THE PROBLEM: All lines in the data that hold the word "down" need copying.

SUPPLIED MATERIAL:
^^^^^^^^^^^^^^^^

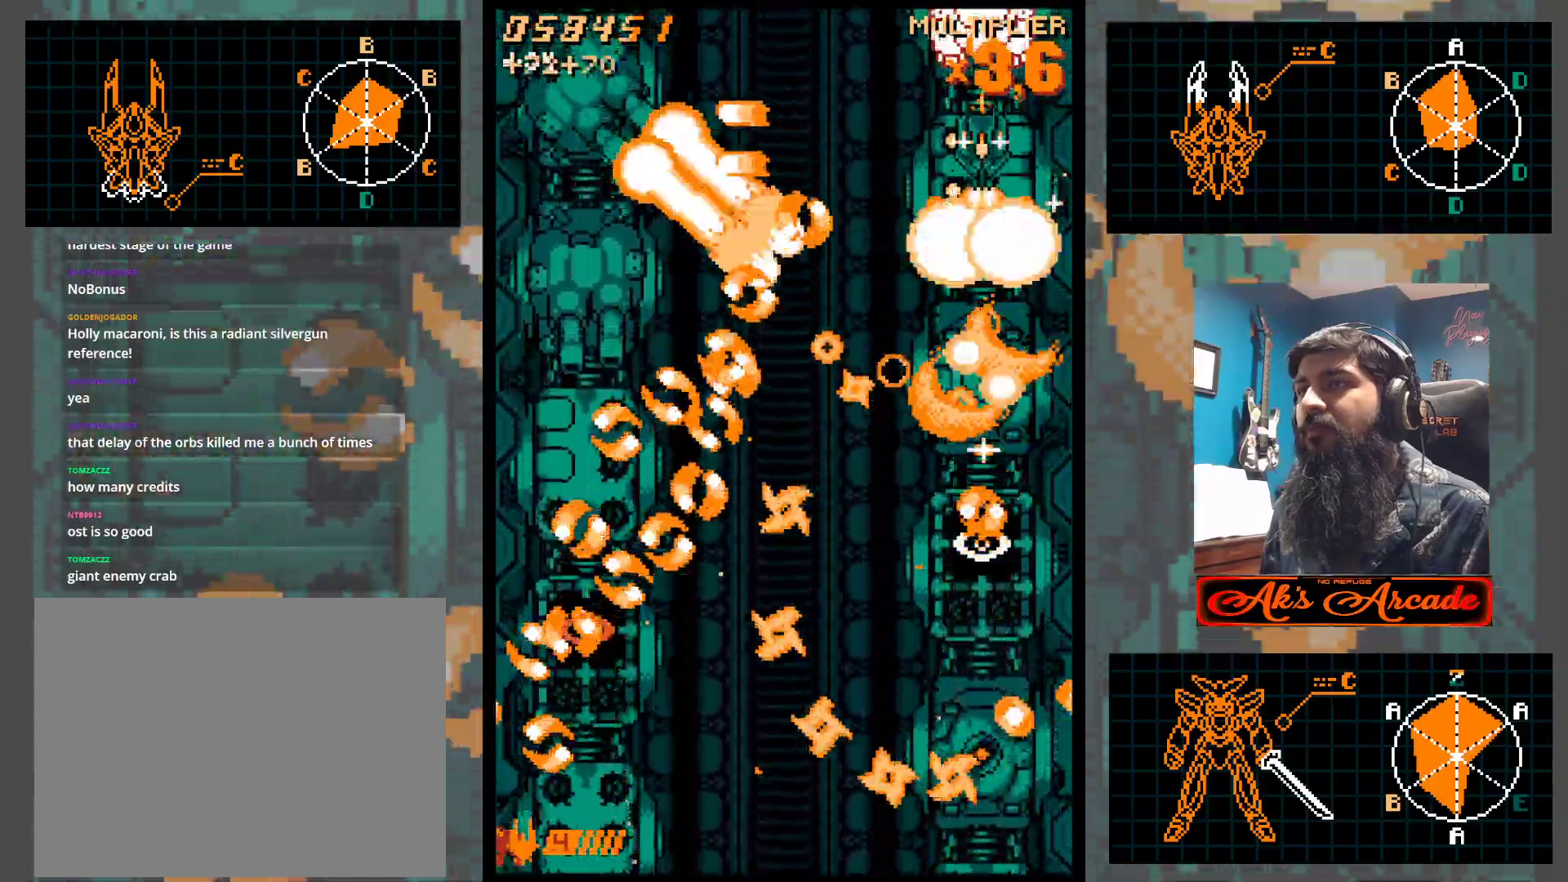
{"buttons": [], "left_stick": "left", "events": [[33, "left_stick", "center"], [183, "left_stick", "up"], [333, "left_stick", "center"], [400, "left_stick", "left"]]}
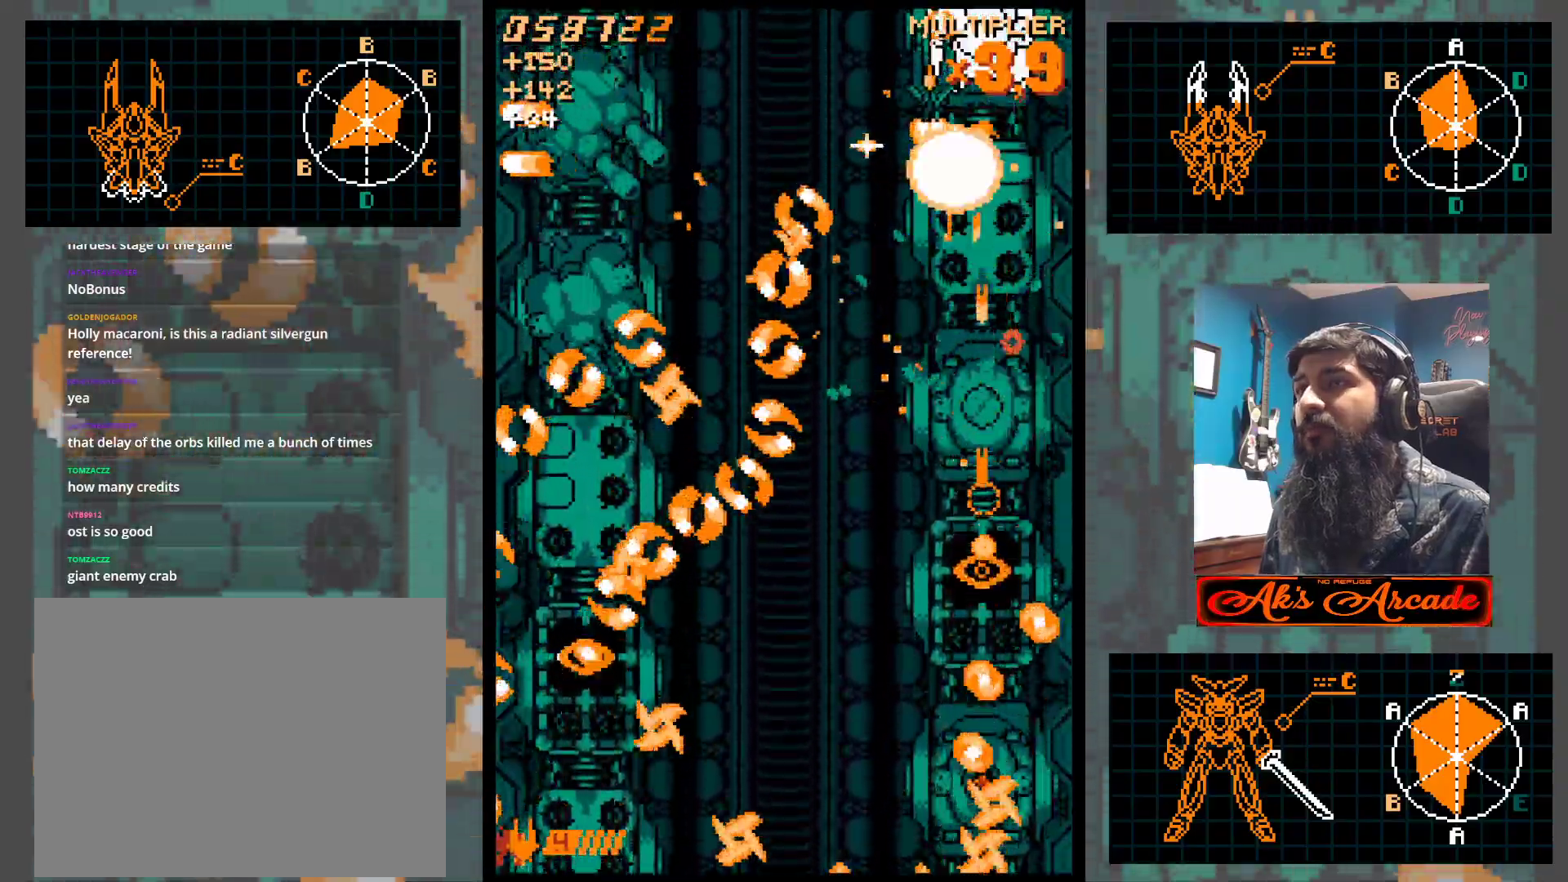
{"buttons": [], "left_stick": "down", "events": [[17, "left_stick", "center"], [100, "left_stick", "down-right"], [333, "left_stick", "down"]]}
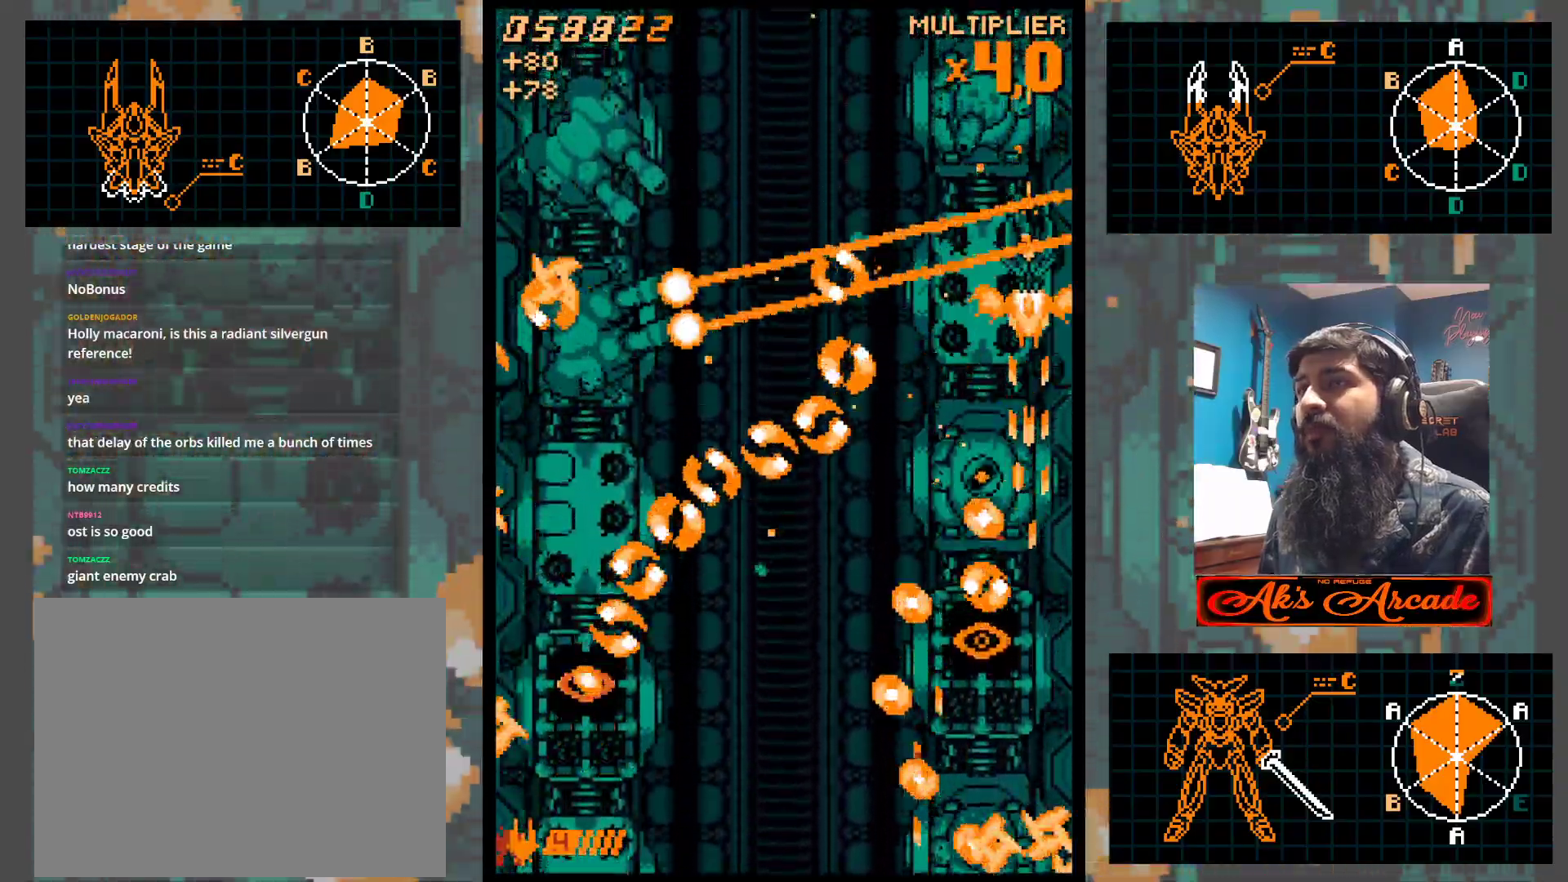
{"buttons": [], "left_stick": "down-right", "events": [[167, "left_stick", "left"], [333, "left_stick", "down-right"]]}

^^^^^^^^^^^^^^^^

RESPONSE BELOW:
{"buttons": [], "left_stick": "down", "events": [[17, "left_stick", "center"], [100, "left_stick", "down-right"], [333, "left_stick", "down"]]}
{"buttons": [], "left_stick": "down-right", "events": [[167, "left_stick", "left"], [333, "left_stick", "down-right"]]}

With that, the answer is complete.